In the first half, the one Canadian player who looked really up for it was fullback Allysha Chapman. Well, she was right up until a French player landed on her like she was coming off a turnbuckle, knocking Chapman out of the game.
France dictated the pace, had the chances, and defended with ease. It was all headed in the wrong direction.
And then it came together in one of those pristine movements that only make sense in replay. In the 56th minute, the ball was stroked up to 21-year-old Janine Beckie. She turned near the touchline at an impossible angle with a French defender right on top of her. Beckie dinked the ball over her marker, back onto her own foot and lofted it up toward goal. Sophie Schmidt was there to knock in a very difficult roofing shot.
But it was Beckie's cheeky pass to herself that startled. It was more than a little reminiscent of a local product's defining play – Pele's legendary up-over-and-around move at the 1958 World Cup final. Pele scored on that one, but Beckie's bit of skill was of similar quality.
The goal connected two streams of the Canadian women's program – the recent past (Schmidt, 28) and the hopeful future (Beckie, 21).

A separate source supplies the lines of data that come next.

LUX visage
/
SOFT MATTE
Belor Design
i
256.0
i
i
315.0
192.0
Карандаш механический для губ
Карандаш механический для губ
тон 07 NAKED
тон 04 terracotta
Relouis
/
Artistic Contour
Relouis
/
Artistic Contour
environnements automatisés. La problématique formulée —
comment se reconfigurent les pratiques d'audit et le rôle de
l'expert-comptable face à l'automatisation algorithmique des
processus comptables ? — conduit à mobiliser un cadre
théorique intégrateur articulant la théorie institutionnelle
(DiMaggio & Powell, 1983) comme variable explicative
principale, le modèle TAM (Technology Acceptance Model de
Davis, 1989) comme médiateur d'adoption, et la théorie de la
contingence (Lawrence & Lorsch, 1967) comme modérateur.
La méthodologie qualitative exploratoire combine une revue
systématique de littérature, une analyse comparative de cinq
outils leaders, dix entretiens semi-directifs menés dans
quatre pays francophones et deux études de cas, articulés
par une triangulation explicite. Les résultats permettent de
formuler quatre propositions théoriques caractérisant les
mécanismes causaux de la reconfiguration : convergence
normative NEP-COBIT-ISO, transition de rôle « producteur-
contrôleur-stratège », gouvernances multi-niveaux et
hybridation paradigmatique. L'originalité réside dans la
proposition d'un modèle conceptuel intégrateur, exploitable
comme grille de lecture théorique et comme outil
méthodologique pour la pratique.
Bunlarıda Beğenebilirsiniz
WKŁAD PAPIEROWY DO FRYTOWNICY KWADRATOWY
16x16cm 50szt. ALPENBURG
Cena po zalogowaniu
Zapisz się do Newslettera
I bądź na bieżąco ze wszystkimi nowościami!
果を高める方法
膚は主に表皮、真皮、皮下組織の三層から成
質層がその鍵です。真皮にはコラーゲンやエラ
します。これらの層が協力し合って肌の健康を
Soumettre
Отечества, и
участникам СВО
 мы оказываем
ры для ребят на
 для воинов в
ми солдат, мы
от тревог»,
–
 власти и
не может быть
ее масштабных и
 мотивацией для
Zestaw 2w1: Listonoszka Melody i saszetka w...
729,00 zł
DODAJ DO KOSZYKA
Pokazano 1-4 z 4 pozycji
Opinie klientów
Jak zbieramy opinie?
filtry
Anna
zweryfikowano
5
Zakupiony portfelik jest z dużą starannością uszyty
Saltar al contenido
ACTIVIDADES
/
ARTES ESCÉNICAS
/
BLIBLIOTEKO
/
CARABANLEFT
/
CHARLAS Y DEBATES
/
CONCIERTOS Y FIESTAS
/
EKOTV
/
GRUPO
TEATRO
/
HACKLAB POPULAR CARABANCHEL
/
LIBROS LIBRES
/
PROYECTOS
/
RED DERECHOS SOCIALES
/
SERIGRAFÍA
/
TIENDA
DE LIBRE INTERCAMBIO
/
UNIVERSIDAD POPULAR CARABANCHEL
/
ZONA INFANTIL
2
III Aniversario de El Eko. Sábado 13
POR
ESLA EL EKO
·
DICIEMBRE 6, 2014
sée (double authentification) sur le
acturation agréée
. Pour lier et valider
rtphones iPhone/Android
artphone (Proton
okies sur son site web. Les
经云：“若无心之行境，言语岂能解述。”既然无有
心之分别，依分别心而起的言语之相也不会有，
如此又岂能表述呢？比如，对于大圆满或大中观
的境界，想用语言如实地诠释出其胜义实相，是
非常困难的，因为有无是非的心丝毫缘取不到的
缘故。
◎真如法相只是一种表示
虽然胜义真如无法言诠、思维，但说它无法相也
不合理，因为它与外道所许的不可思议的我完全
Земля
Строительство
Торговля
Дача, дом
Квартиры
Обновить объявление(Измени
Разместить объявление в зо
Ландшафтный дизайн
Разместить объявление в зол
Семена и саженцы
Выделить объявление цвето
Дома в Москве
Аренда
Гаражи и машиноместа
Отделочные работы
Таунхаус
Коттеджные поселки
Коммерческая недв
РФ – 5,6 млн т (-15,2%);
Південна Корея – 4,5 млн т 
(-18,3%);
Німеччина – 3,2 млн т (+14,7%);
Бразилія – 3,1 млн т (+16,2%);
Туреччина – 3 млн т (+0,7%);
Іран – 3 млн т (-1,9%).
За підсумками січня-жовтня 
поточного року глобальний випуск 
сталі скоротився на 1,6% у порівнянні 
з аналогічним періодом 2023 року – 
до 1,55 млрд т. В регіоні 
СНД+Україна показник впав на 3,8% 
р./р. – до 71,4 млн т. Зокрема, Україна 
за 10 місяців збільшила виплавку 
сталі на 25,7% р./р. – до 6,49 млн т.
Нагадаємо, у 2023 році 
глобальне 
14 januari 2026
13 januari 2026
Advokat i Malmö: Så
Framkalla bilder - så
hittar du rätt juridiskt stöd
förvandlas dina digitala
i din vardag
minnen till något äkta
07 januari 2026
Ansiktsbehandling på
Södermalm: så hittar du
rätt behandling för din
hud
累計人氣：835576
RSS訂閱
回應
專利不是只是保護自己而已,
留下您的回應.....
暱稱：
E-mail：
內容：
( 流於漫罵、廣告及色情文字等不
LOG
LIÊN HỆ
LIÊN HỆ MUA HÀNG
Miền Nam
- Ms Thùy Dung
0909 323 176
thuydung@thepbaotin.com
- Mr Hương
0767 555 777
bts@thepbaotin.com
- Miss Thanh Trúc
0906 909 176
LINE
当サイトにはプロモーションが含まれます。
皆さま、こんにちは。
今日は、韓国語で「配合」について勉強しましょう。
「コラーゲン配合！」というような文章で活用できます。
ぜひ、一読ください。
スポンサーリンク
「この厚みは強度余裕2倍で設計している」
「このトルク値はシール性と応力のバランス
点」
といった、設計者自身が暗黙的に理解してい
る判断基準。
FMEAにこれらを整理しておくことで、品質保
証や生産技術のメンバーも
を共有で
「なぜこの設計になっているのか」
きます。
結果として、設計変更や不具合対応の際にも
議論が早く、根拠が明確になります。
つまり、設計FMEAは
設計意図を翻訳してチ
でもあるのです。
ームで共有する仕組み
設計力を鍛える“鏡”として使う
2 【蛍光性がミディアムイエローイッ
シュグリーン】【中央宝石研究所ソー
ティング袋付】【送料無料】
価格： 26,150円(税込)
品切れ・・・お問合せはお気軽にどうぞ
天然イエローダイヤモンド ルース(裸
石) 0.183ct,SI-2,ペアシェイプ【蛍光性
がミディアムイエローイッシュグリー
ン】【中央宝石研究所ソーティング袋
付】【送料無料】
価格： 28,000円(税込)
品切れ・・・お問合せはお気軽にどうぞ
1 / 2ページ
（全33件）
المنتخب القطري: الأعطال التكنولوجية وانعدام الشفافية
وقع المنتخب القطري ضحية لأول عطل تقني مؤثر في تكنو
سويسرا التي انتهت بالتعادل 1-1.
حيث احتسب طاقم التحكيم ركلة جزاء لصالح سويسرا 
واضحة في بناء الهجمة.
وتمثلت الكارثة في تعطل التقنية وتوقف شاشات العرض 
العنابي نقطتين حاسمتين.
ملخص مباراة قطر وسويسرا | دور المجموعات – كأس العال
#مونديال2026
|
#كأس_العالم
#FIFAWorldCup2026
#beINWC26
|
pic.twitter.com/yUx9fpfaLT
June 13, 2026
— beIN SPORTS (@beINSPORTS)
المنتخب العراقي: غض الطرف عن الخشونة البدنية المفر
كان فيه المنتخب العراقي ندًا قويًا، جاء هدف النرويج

Seconds later, Sinclair headed a French free kick back onto her own crossbar.
That Canada's talisman missed is proof that she does from time to time, and especially when it matters most.
The remainder of the contest was a nervous rearguard action, though Canada stiffened with great purpose. This team has looked occasionally dominant here in Brazil, but this half-hour was its most impressive display. In the past, the Canadians might've folded under pressure. Here, they proved to themselves they can win ugly over better sides.
They'll need that belief going forward, though a little less today.
Canada's victory – world No. 10 by FIFA rankings over world No. 3 – will have sent a small tremor through women's soccer. The earthquake occurred in Brasilia, where the United States lost on penalties to Sweden.
The Americans have won the past three Olympic golds in this sport, and four of five. Olympic women's soccer is essentially a branch office of the USOC. Now that they're gone, anything might happen. The game itself may be moving in some as-yet-undetermined direction away from its recent redoubts.
You could feel that change in the way U.S. goalkeeper Hope Solo reacted to the loss. During penalty kicks, she'd tried to freeze out the final Swedish taker by changing her gloves. There's gamesmanship and then there's whatever that was. Give the Americans this much – they are always in the vicinity of things that should not happen in soccer at the Olympics.
Later, Solo would call the Swedes "a bunch of cowards" and said, "The best team did not win." This seems to suggest that defending is somehow craven. If so, that will be depressing news to every quality side in the history of the game.
By nightfall, the whole world was rightly climbing up Solo's back, pretending to be surprised.
If you have followed her career at all, you'll know there may be no sorer loser in all of sports. She's only lasted this long because she's good and all she's done is win.
But Solo's 35 now and more trouble than she's worth. In all likelihood, she effectively retired on Friday.
She knows the unseen plates are moving and teams you would not expect are slipping beneath them and being crushed.
The United States was one; France another. The last superpower standing is Germany. That semi may be the de facto final.
If so, Canada will want to continue riding its self-generated luck. Like someone on a hot streak at a craps table, we are suddenly the roller you want to put your money on.